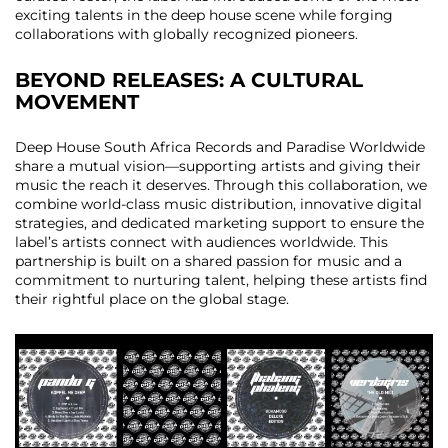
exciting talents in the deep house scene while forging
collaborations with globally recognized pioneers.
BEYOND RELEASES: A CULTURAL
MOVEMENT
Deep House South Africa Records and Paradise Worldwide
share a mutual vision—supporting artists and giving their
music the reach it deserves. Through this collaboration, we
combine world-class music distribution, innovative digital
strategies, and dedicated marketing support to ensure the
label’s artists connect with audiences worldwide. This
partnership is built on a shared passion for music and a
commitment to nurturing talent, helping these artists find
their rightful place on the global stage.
...
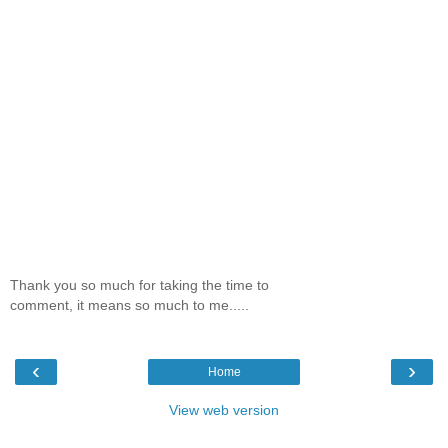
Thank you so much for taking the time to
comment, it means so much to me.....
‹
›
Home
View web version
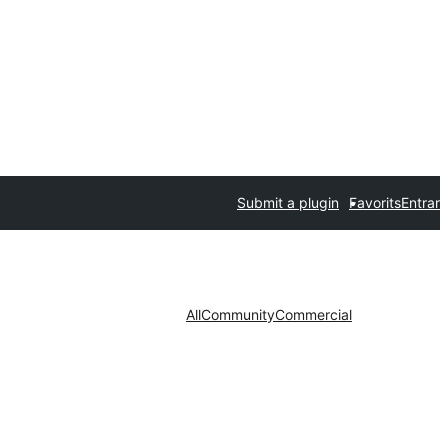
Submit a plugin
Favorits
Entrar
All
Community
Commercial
--
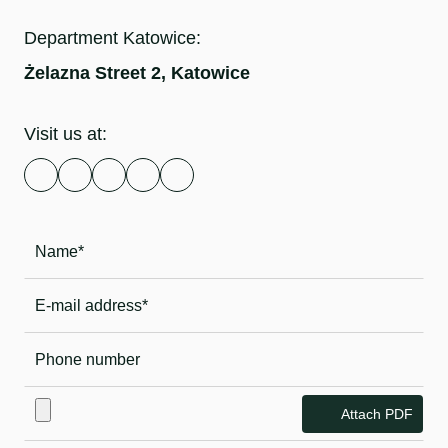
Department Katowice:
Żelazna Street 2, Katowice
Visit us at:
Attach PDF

- _GOAL OF THE EXERCISE_
Each line that contains "much" is to be copied from the listing above.

- _RESULT FOR THIS EXERCISE_
Thank you so much for taking the time to
comment, it means so much to me.....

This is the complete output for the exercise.